» PROBLEM DETAILS:
Write out everything in the records from the start down to the line that contains "所持アイテムのペットボトルは非常時のものとして重宝します。", with that line included.

(Text data extracted from pages)
☆ ☆ ☆ ☆ ☆
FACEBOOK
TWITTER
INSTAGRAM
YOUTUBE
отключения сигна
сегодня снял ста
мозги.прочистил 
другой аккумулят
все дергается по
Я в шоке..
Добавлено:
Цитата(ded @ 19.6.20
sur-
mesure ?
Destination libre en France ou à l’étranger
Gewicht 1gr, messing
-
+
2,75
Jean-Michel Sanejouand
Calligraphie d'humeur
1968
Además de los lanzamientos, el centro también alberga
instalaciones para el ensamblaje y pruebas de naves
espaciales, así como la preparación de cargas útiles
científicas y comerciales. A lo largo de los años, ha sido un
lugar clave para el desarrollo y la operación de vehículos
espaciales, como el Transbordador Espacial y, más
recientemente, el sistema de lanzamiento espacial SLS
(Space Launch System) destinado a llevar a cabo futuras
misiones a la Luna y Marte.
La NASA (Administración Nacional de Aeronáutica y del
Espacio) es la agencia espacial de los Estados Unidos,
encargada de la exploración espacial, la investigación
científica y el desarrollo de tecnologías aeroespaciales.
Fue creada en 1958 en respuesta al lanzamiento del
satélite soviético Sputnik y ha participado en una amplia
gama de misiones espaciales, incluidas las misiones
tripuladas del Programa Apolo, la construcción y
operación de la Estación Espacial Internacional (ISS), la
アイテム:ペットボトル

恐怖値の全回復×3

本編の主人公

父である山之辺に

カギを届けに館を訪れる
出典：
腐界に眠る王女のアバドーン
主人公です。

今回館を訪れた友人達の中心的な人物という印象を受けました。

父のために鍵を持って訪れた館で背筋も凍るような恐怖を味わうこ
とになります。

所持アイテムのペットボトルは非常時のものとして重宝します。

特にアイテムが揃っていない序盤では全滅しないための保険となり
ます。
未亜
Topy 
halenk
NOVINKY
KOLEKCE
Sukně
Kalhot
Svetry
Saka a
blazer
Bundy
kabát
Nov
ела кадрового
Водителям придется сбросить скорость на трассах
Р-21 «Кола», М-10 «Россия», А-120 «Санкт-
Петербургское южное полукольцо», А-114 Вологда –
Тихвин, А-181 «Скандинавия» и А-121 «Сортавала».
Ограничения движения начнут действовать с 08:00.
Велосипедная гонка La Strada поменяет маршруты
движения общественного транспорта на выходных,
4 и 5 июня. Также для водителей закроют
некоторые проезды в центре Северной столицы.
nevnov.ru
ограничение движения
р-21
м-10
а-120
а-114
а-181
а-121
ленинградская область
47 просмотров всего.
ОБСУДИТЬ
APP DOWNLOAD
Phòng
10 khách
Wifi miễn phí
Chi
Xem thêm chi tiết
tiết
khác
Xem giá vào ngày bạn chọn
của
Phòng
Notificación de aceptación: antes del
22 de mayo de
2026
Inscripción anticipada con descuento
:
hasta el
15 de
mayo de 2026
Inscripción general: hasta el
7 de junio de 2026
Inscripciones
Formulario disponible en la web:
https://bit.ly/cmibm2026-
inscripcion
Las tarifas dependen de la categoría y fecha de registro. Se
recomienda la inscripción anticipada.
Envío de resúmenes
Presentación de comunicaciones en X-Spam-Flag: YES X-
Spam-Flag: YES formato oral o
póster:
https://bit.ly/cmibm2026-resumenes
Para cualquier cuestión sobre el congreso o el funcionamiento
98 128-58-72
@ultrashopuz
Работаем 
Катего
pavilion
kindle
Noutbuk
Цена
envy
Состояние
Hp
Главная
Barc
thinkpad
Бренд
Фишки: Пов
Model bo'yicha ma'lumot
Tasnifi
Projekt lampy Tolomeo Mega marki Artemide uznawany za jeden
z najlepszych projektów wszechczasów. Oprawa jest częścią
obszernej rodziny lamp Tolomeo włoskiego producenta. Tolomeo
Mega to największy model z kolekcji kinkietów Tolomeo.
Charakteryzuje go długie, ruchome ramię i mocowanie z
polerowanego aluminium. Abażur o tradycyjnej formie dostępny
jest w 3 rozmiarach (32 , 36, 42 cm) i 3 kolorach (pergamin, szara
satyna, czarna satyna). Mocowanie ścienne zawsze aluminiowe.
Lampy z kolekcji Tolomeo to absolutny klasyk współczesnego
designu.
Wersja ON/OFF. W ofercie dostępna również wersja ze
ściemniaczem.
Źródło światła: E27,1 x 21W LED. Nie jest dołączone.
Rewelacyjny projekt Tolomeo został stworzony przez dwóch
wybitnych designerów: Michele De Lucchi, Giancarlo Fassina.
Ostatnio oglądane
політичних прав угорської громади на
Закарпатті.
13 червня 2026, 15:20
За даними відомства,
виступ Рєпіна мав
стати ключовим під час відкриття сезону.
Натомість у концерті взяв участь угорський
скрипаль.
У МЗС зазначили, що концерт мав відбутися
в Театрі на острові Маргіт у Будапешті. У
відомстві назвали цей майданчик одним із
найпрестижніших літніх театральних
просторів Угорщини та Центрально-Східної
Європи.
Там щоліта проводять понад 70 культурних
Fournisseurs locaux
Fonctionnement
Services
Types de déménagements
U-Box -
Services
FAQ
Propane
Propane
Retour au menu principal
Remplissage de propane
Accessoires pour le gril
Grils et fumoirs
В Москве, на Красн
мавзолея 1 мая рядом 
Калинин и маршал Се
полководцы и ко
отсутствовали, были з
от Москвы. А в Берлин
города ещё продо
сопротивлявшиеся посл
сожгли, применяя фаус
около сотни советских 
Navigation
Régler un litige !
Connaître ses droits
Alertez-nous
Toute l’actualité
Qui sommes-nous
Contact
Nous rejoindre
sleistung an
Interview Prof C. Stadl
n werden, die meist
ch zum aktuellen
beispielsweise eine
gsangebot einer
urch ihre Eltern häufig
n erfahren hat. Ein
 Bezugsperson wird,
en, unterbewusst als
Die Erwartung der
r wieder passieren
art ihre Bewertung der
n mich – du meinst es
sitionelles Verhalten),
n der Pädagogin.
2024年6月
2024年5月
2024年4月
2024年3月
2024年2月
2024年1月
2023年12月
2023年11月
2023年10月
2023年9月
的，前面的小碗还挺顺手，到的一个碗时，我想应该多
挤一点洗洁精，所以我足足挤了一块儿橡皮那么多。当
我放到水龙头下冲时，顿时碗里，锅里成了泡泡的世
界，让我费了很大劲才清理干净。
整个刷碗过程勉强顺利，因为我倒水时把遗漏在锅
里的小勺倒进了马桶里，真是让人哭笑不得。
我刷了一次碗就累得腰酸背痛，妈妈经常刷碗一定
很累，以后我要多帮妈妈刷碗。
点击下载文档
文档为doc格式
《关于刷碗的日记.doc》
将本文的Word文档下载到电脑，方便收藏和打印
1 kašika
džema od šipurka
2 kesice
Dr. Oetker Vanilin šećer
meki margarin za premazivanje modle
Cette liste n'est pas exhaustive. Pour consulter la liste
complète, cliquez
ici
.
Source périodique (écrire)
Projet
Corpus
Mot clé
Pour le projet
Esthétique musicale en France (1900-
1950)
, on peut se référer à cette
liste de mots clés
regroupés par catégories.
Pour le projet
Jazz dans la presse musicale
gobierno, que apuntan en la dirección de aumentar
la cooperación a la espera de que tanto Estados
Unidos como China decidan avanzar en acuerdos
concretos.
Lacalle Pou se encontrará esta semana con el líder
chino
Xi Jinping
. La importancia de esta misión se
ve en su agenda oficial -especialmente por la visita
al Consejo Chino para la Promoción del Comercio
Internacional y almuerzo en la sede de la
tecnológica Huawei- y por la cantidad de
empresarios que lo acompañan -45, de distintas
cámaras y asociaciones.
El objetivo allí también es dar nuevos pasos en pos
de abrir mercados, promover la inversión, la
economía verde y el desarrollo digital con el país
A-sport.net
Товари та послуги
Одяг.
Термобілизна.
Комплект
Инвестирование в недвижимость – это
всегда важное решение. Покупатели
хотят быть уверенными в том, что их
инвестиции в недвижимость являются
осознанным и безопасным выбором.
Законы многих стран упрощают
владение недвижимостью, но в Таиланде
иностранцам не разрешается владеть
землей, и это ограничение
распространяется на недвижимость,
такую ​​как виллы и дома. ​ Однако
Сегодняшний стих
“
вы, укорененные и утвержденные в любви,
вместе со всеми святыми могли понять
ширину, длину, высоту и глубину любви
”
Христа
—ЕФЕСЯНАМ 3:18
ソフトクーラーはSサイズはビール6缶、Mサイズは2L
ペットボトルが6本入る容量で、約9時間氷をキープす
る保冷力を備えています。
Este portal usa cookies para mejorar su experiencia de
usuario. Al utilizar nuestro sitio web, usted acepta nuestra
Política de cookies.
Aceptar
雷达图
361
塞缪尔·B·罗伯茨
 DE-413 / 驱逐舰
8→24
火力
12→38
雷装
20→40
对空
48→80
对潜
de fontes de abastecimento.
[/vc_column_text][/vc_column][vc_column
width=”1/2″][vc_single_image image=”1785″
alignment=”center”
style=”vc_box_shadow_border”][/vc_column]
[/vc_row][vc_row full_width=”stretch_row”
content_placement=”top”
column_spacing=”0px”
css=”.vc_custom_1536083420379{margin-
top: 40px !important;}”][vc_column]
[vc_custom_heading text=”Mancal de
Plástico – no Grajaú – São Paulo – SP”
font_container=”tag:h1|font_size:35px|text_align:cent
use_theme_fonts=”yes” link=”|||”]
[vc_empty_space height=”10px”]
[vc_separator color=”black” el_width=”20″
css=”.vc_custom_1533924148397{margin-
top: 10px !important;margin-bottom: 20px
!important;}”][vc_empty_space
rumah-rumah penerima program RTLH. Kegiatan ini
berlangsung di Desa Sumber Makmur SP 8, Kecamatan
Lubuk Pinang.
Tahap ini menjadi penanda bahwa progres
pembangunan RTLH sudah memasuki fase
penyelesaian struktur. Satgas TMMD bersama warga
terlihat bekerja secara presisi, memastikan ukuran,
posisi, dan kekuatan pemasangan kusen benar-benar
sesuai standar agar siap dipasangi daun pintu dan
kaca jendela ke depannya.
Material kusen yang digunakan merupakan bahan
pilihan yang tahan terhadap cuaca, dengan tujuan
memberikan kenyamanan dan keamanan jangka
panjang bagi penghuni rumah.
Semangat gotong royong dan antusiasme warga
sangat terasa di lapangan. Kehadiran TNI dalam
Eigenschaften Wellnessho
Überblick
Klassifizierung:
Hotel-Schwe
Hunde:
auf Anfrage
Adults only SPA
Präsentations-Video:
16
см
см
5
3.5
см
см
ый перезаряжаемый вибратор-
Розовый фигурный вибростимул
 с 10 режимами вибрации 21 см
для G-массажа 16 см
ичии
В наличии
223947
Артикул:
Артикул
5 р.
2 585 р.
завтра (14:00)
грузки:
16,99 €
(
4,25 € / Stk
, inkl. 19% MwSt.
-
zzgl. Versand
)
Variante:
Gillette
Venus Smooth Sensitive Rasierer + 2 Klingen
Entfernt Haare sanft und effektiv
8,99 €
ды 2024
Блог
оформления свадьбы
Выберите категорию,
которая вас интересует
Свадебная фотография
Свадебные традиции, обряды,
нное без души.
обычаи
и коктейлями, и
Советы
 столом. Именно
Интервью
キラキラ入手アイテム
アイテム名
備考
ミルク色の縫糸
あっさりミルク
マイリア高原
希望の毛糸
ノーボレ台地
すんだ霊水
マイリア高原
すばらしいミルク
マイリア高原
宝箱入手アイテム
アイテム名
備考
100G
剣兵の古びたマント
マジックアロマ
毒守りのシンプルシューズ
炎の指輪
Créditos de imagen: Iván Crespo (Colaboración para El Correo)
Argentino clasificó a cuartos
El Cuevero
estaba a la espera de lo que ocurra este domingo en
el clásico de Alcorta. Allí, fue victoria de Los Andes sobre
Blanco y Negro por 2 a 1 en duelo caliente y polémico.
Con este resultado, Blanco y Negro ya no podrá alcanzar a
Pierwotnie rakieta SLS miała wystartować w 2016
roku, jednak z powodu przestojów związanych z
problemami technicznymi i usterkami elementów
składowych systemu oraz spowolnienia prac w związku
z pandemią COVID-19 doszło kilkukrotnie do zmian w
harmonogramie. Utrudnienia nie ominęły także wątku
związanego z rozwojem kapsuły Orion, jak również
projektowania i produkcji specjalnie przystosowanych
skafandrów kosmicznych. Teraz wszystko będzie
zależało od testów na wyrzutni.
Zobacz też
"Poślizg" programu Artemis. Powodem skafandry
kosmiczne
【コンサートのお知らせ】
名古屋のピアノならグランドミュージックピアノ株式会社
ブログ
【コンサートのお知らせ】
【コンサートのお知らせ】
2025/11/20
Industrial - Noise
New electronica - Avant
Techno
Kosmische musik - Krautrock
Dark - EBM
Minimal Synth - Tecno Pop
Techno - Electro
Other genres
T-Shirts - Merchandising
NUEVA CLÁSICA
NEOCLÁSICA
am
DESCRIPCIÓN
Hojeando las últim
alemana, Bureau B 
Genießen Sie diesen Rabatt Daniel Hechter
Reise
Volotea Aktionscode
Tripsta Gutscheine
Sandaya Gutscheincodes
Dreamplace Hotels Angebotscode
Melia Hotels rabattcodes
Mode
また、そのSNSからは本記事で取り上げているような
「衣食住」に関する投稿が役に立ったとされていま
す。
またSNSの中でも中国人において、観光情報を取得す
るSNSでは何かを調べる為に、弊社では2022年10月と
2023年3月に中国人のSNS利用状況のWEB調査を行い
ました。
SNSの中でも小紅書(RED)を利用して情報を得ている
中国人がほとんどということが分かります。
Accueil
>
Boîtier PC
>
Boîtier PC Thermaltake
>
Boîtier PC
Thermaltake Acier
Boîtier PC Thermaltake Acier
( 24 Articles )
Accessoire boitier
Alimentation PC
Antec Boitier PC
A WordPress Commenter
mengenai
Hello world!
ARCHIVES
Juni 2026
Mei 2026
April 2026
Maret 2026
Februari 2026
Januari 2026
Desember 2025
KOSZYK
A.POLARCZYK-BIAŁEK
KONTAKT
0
☆ ☆ ☆ ☆ ☆
» RESPONSE BELOW:
FACEBOOK
TWITTER
INSTAGRAM
YOUTUBE
отключения сигна
сегодня снял ста
мозги.прочистил 
другой аккумулят
все дергается по
Я в шоке..
Добавлено:
Цитата(ded @ 19.6.20
sur-
mesure ?
Destination libre en France ou à l’étranger
Gewicht 1gr, messing
-
+
2,75
Jean-Michel Sanejouand
Calligraphie d'humeur
1968
Además de los lanzamientos, el centro también alberga
instalaciones para el ensamblaje y pruebas de naves
espaciales, así como la preparación de cargas útiles
científicas y comerciales. A lo largo de los años, ha sido un
lugar clave para el desarrollo y la operación de vehículos
espaciales, como el Transbordador Espacial y, más
recientemente, el sistema de lanzamiento espacial SLS
(Space Launch System) destinado a llevar a cabo futuras
misiones a la Luna y Marte.
La NASA (Administración Nacional de Aeronáutica y del
Espacio) es la agencia espacial de los Estados Unidos,
encargada de la exploración espacial, la investigación
científica y el desarrollo de tecnologías aeroespaciales.
Fue creada en 1958 en respuesta al lanzamiento del
satélite soviético Sputnik y ha participado en una amplia
gama de misiones espaciales, incluidas las misiones
tripuladas del Programa Apolo, la construcción y
operación de la Estación Espacial Internacional (ISS), la
アイテム:ペットボトル

恐怖値の全回復×3

本編の主人公

父である山之辺に

カギを届けに館を訪れる
出典：
腐界に眠る王女のアバドーン
主人公です。

今回館を訪れた友人達の中心的な人物という印象を受けました。

父のために鍵を持って訪れた館で背筋も凍るような恐怖を味わうこ
とになります。

所持アイテムのペットボトルは非常時のものとして重宝します。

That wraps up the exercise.